### ACTION ITEM
Reproduce the listing below word for word, with no pictures.

### SUPPLIED MATERIAL
________________________
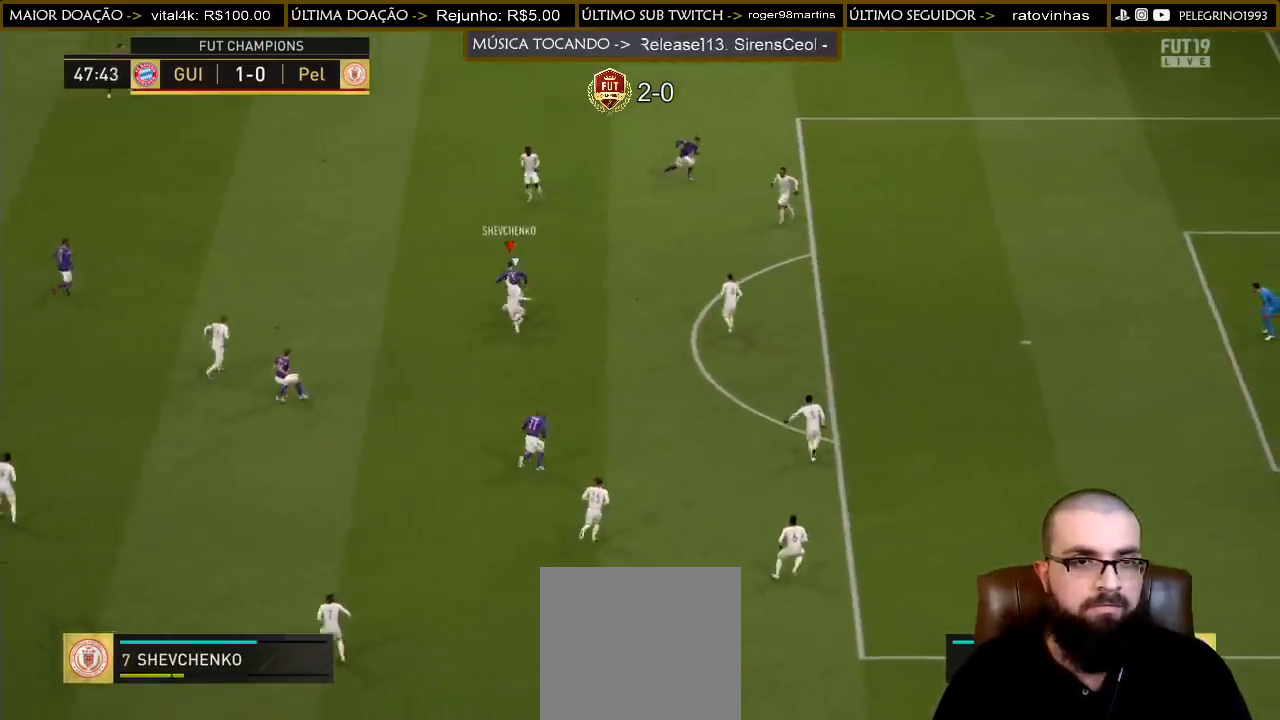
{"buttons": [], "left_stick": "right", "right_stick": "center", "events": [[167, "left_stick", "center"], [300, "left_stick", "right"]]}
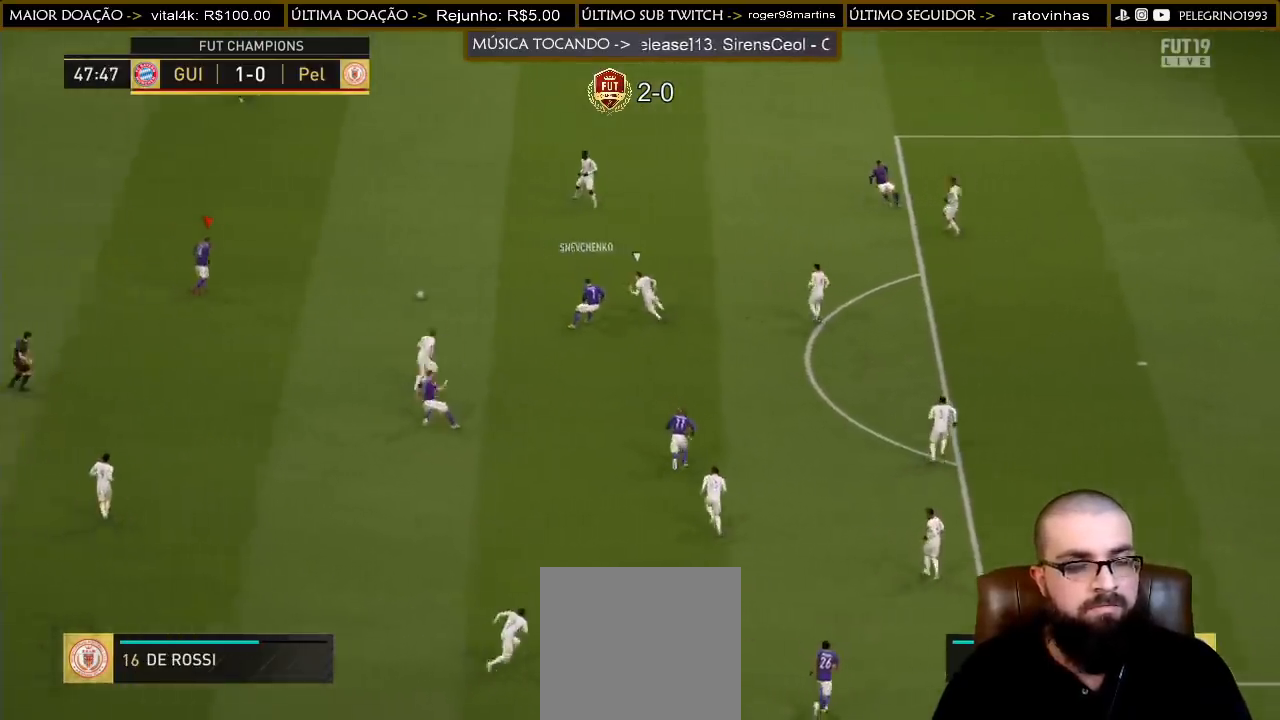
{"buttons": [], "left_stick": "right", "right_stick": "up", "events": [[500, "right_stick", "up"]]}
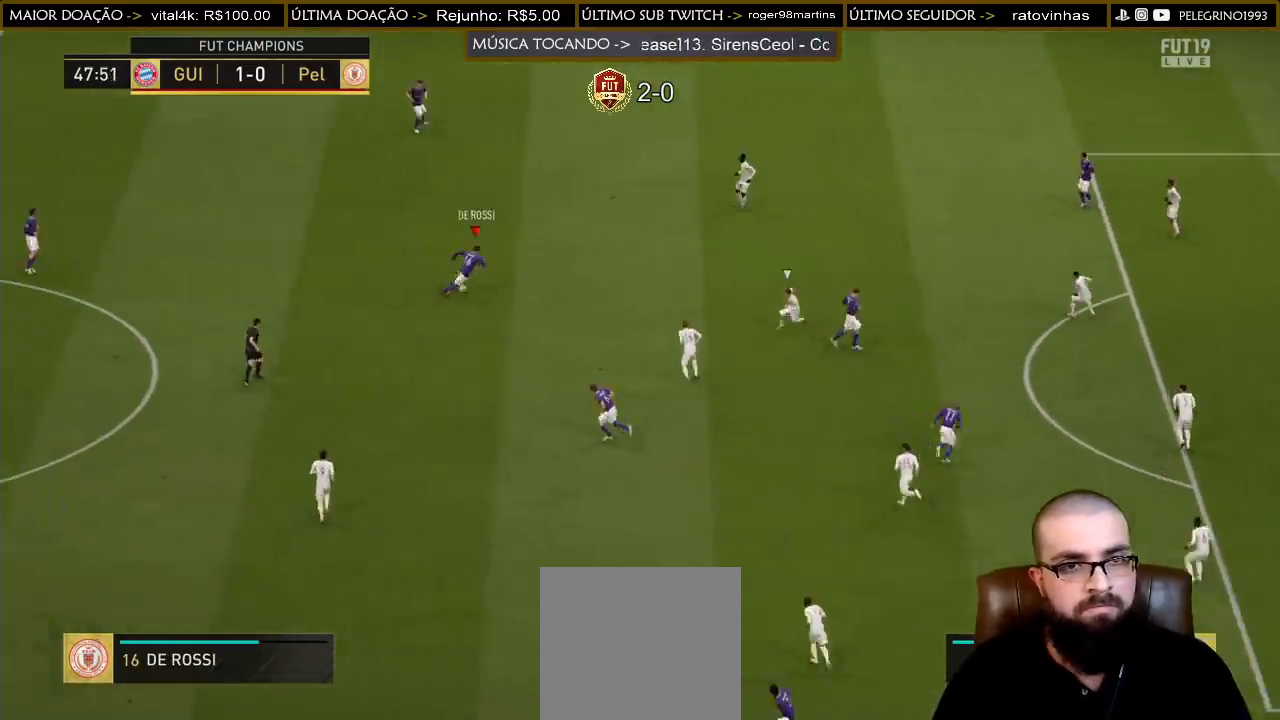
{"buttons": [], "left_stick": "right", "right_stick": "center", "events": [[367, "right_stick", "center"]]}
________________________
### RESPONSE TO THE TASK
{"buttons": [], "left_stick": "right", "right_stick": "center", "events": [[167, "left_stick", "center"], [300, "left_stick", "right"]]}
{"buttons": [], "left_stick": "right", "right_stick": "up", "events": [[500, "right_stick", "up"]]}
{"buttons": [], "left_stick": "right", "right_stick": "center", "events": [[367, "right_stick", "center"]]}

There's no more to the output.